[Start of section]
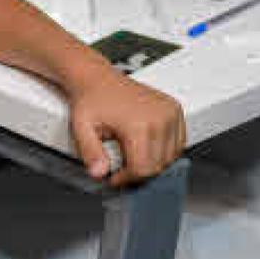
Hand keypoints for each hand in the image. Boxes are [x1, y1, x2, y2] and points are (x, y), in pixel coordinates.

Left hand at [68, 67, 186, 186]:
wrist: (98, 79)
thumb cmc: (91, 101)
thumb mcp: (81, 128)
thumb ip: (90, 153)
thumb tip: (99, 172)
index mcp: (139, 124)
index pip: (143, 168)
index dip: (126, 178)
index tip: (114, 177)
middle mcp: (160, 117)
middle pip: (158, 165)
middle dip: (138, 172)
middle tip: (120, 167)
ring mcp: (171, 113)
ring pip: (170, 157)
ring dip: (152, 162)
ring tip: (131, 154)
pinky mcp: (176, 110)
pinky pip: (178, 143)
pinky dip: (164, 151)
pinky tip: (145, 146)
[End of section]
[Start of section]
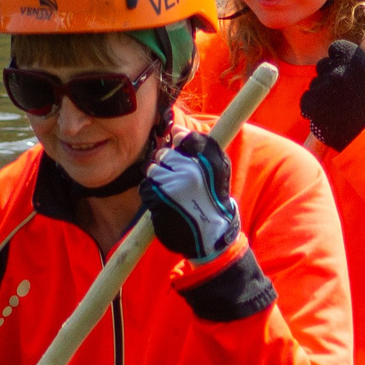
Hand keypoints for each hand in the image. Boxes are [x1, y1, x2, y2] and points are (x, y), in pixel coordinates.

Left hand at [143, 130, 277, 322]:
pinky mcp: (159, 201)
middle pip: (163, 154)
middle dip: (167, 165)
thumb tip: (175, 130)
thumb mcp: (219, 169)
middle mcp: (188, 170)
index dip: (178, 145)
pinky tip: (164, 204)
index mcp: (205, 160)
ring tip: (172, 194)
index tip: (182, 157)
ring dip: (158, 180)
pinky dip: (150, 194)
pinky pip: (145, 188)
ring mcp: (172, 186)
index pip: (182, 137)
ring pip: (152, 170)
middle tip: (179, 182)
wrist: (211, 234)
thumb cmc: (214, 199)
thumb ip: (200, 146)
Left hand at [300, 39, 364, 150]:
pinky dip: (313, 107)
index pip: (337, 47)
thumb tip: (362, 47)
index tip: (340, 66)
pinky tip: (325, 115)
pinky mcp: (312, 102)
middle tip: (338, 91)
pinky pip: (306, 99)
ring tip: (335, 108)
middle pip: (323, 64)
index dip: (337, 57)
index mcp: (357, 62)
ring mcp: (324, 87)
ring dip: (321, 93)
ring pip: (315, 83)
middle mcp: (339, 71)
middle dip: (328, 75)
[End of section]
Assigned task
Nothing but the lines holding the word "index" should be returned from the listing above.

Result of the exercise
index mcp: (139, 124)
index pip: (143, 168)
index dip: (126, 178)
index tip: (114, 177)
index dip: (178, 145)
index mcp: (205, 160)
index tip: (182, 157)
index pip: (182, 137)
index pip: (337, 47)
index tip: (340, 66)
index dip: (337, 57)
index mcp: (357, 62)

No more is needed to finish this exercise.